Pull each line holding the word "Breton" from the data.

────

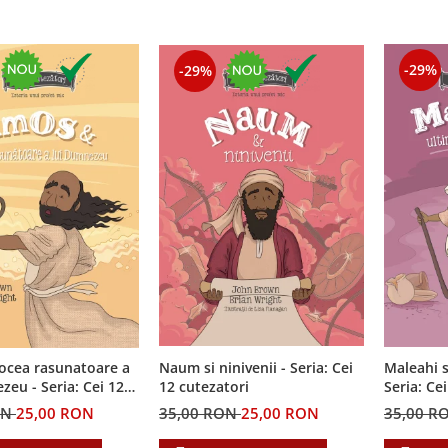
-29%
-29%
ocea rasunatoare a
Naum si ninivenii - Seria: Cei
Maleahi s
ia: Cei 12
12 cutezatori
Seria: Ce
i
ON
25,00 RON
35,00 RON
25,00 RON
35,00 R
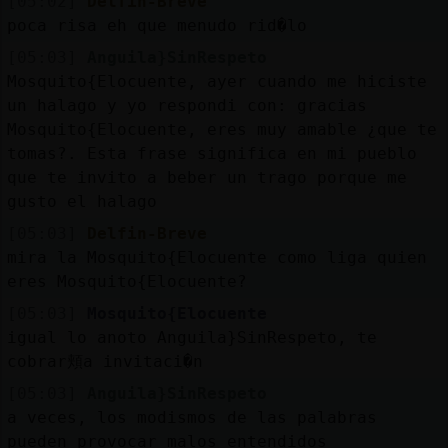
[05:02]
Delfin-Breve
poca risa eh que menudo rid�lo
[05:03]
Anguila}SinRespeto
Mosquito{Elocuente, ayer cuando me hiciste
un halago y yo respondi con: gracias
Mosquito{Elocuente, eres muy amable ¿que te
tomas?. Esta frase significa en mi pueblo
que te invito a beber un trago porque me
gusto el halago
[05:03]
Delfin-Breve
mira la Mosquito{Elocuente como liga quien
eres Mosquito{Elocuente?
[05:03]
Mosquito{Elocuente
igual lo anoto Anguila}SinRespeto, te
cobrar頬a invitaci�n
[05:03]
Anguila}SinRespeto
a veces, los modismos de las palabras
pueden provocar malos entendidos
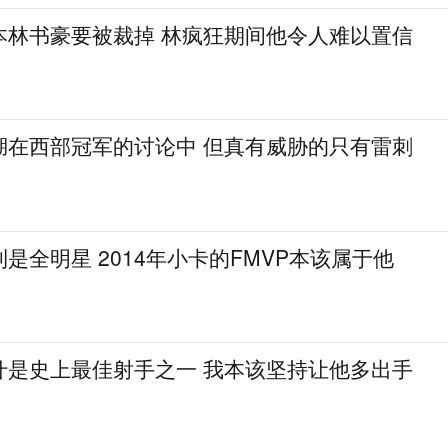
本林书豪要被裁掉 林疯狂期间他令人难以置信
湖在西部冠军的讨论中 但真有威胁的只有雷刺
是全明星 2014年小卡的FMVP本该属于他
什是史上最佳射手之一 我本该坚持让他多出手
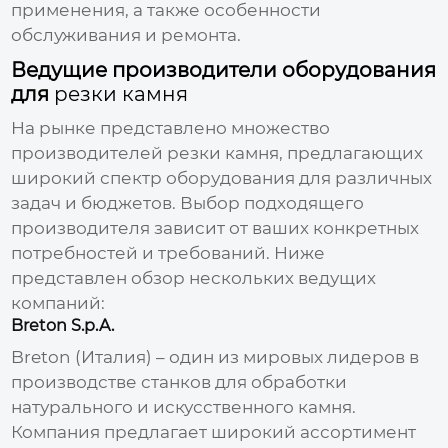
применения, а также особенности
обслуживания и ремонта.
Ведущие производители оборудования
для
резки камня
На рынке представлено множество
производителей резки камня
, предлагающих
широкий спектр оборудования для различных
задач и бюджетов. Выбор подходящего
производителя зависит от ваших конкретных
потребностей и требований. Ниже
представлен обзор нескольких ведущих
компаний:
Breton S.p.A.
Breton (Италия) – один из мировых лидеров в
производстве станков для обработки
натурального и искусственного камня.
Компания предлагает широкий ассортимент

────

== Response to this task ==
Breton S.p.A.
Breton (Италия) – один из мировых лидеров в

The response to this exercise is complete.